[Given request A]: Summarize the forum post about the meter enclosure in two sentences.
[Given request B]: From the forum post about the meter enclosure, write out the passage between "Due to all this" and "Be extra carefull!!", inclusive, switching "lugs" to "terminals" throughout.

Boy, what a setup. It looks to me like the power company has installed a surge suppression unit, which plugs into the meter socket, and then the meter plugs into it. The conduit and box under that unit could either be more surge suppression equipment, or a transfer switch that some power companies are installing now-a-days. These transfer switchs allow a portable generator to be attached to it, to provide emergency power. I havent seen any of these in the field yet, but have seen paperwork on them.
Due to all this extra equipment installed, I would contact the power company to come out to open it all up, then either have them re-screw it , or do it yourself, if you have the experience and knowledge, as well as tools to do it. One word of warning, the top lugs will still be hot, and, wouldn't you know it, there are 2 screw holes right next to those lugs. Be extra carefull!!
One of the dangers in this is that whoever pulled the socket loose, probably just pulled it from the wall. The screws that used to be attached into the wall behind the socket are now loose, and could fall into the hot lugs. Just banging it around to remoive the meter could cause an arc-flash, or worse.
[This message has been edited by rmiell (edited 08-12-2003).]
#115070 - 08/12/0312:10 PMRe: Topic: >> Insecure Meter Enclosures
I think in this case that the screws used on top were too fine a thread and not long enough.

[Extracted material]:
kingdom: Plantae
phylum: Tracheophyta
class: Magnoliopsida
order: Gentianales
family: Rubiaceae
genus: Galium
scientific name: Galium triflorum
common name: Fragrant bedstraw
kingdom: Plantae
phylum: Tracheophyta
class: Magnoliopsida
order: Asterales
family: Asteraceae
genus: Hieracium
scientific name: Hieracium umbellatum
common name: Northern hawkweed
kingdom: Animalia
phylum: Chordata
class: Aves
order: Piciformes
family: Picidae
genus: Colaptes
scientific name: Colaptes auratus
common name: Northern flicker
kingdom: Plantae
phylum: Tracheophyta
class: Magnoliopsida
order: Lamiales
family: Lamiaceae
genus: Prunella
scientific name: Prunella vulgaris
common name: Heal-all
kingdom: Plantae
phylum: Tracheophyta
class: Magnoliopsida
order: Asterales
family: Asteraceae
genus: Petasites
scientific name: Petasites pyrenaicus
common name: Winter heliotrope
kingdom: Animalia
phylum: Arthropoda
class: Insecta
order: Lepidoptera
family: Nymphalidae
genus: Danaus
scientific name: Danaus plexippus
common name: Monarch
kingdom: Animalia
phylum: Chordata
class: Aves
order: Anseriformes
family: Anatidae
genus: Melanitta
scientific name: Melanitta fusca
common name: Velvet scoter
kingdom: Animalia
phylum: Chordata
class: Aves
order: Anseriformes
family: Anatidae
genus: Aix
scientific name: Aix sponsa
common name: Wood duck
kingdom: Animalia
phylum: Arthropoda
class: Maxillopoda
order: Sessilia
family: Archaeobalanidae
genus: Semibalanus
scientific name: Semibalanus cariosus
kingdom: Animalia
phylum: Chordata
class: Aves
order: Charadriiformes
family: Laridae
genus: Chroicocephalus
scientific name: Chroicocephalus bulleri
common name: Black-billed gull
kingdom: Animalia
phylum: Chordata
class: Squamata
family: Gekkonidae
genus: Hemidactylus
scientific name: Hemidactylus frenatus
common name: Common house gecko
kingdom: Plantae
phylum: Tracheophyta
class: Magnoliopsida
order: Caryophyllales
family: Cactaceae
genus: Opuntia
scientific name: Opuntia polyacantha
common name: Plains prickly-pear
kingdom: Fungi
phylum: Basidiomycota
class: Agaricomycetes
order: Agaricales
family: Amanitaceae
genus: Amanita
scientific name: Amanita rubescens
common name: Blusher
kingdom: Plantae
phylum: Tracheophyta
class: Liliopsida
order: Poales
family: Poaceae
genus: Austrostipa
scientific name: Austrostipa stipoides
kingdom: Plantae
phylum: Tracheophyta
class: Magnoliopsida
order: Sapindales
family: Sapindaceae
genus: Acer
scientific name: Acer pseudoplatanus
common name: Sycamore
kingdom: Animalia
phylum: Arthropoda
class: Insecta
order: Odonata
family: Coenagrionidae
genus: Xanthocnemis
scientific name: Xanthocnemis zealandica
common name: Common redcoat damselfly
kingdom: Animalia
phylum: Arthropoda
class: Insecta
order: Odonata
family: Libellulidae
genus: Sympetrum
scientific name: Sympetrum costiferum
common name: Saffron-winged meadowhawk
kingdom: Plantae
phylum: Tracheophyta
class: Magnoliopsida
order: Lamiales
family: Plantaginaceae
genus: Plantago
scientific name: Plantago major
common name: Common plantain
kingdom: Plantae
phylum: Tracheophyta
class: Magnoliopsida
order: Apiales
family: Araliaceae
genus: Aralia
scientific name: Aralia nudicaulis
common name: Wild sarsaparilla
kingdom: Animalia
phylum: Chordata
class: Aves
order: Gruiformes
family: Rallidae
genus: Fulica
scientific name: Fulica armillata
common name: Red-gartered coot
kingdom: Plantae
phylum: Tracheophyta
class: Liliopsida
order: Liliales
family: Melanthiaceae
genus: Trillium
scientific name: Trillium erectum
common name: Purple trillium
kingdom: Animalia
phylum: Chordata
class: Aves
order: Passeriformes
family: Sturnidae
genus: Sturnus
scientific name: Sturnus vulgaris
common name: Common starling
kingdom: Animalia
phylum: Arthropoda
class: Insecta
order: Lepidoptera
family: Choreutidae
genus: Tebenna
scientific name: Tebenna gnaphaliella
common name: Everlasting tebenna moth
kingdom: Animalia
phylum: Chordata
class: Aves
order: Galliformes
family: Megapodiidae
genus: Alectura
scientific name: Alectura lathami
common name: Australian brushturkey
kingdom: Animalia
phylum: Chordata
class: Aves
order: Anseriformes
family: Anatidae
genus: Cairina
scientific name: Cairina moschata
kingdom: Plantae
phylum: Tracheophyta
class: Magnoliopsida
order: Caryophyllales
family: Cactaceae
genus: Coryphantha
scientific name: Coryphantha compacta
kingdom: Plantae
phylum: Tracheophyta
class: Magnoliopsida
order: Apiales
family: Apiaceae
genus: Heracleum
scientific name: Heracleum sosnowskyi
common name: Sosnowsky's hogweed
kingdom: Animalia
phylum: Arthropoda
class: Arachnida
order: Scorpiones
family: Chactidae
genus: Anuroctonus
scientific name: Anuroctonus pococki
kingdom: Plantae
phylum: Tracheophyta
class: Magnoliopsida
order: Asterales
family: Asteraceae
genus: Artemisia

[Correct output A]: The power company appears to have installed a surge suppression unit between the meter and its socket, and the conduit and box beneath it could hold more surge suppression equipment or a transfer switch for attaching a portable generator. Because of this extra equipment, the power company should be contacted to open it all up, and extra care is needed because the top lugs will still be hot and loose screws behind the pulled socket could fall into them and cause an arc-flash.

[Correct output B]:
Due to all this extra equipment installed, I would contact the power company to come out to open it all up, then either have them re-screw it , or do it yourself, if you have the experience and knowledge, as well as tools to do it. One word of warning, the top terminals will still be hot, and, wouldn't you know it, there are 2 screw holes right next to those terminals. Be extra carefull!!